**DIRECTIONS FOR THIS TASK:** From the passage on screening sensitivity, copy the section that begins with the words containing "Our analyses also" and ends with "and nonprogressive types.".

**DOCUMENT PASSAGE:**
====

Our analyses also demonstrate an association of NSO with age, interscreening interval and number of screen rounds. The lower NSO found in older subjects is mainly attributed to the gradual accumulation of nonprogressive Pca, which leads to a substantial pool of slowly growing tumors at older age. These findings were consistent with the previous studies.7, 10, 11, 14 The NSO also decreases with shorter interscreening interval, particularly when 8 years is shortened to 4 years, but less strongly when the interscreening interval is shorter than 2 years. This is related to the MST for progressive Pca and sensitivity for detecting both progressive and nonprogressive types.

As sensitivity might depend on the length of stay because as the tumor grows up it generates more PSA and later clinical symptoms, we applied different sensitivity estimates to prevalence and subsequent screens. Moreover, sensitivity has also been considered as a function of age in our study, but the difference is not significant (data not shown). In our study, we considered the sensitivity referring to the full diagnostic process (both screening test and diagnostic assessment), i.e., episode sensitivity.27 Our estimate of sensitivity for the first screen (42.8%) was close to the estimated sensitivity of 48% from Hakama et al.27 Moreover, the impact of sensitivity on overdetection was also examined (results not shown). By comparing the studies conducted by Auvinen et al.28 and Gann et al.,29 the test sensitivity of PSA testing decreased from 87 to 73% after removing the ancillary test for PSA values of 3–3.9 ng/ml, corresponding to a 16% decrease in sensitivity. As the sensitivity decreased by 16%, the NSO slightly increased from 35 to 37.

====

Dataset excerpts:
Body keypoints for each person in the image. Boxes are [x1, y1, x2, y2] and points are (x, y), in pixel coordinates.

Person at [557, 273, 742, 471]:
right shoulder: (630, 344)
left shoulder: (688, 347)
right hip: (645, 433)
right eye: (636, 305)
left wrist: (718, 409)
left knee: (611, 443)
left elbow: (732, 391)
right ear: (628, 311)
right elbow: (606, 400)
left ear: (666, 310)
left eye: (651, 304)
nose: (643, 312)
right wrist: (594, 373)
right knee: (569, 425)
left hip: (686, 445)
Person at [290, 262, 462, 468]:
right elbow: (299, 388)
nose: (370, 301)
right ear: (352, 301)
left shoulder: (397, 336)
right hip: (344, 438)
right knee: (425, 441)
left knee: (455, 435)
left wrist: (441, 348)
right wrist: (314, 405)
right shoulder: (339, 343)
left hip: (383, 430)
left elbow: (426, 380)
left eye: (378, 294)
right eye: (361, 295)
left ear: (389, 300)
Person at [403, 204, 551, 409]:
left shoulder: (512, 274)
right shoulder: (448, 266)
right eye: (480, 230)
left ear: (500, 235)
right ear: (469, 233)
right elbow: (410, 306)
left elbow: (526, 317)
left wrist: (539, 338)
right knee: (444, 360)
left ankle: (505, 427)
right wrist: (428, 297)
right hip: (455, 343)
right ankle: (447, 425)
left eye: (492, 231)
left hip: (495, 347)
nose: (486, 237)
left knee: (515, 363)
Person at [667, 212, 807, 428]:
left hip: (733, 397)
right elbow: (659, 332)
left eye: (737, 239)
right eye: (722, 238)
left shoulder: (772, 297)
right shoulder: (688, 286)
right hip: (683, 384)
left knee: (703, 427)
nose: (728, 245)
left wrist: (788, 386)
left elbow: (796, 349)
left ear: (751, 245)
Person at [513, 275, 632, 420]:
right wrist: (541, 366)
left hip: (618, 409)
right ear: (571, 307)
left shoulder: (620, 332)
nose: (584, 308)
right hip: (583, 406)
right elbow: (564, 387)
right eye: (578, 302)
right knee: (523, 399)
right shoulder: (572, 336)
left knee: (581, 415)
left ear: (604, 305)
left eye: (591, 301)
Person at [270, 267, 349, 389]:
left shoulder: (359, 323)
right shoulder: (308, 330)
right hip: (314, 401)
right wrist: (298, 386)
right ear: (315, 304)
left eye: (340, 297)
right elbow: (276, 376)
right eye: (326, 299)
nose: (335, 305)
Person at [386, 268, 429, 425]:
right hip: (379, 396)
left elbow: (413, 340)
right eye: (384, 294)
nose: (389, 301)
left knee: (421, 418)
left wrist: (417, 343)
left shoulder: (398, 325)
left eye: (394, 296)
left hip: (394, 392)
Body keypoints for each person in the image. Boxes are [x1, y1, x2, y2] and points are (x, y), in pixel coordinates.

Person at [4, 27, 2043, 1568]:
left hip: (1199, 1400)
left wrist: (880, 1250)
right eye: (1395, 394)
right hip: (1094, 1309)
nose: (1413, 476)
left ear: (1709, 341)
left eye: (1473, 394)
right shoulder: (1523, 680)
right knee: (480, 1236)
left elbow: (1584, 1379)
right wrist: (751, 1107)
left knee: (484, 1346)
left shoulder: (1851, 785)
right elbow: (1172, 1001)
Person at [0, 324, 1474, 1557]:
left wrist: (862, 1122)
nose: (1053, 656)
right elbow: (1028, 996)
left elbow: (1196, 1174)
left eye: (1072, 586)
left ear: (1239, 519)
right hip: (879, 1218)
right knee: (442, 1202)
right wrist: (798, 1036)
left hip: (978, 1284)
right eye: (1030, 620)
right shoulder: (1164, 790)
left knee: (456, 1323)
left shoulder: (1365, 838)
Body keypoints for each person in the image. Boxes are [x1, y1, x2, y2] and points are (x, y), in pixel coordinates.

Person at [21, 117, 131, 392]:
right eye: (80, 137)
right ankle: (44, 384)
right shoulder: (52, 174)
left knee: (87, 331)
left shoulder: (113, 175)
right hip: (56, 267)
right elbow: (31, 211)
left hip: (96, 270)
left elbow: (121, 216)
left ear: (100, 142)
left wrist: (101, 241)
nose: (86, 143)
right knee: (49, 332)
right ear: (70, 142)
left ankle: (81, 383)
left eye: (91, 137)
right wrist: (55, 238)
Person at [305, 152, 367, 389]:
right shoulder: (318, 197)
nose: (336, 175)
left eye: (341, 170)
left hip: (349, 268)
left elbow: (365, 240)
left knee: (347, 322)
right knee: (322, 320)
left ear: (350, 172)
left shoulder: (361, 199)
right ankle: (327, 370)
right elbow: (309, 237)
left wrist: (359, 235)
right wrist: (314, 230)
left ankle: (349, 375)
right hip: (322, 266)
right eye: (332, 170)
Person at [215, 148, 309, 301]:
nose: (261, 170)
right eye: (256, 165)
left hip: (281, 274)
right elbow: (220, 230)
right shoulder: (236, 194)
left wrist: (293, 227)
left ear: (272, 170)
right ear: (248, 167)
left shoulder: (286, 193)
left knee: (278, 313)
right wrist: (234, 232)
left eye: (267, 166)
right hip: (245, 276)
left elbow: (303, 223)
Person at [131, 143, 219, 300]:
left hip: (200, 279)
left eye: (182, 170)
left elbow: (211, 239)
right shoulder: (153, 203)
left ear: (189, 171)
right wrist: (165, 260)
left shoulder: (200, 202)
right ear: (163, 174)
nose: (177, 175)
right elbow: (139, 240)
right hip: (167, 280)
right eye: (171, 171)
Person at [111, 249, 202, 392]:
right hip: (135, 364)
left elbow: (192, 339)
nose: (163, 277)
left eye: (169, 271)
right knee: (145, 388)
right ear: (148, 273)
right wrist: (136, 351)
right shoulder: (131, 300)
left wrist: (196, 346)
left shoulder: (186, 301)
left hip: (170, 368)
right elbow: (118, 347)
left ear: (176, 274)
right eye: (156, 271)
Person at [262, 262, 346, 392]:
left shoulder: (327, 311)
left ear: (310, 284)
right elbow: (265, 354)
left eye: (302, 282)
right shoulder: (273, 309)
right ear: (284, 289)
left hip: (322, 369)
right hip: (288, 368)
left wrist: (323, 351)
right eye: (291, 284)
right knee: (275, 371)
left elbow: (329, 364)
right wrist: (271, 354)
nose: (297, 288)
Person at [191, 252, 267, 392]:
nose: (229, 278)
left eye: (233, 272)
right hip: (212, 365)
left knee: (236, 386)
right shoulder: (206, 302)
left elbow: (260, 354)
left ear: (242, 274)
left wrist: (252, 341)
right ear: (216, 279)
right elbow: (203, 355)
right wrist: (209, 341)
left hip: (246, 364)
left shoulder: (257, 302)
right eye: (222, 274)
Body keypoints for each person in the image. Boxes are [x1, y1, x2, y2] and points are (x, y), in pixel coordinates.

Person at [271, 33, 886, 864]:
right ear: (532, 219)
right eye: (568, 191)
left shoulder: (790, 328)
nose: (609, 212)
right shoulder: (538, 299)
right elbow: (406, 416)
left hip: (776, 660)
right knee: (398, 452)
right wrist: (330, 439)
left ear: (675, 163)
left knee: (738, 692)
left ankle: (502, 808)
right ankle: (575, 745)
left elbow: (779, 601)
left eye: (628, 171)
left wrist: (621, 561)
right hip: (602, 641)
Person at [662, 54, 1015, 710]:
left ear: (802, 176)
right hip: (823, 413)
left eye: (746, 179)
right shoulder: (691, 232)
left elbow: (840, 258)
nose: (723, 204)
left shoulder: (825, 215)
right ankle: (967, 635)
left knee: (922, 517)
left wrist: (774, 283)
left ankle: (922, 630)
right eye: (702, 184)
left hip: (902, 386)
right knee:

====

**ANSWER AREA:**
Our analyses also demonstrate an association of NSO with age, interscreening interval and number of screen rounds. The lower NSO found in older subjects is mainly attributed to the gradual accumulation of nonprogressive Pca, which leads to a substantial pool of slowly growing tumors at older age. These findings were consistent with the previous studies.7, 10, 11, 14 The NSO also decreases with shorter interscreening interval, particularly when 8 years is shortened to 4 years, but less strongly when the interscreening interval is shorter than 2 years. This is related to the MST for progressive Pca and sensitivity for detecting both progressive and nonprogressive types.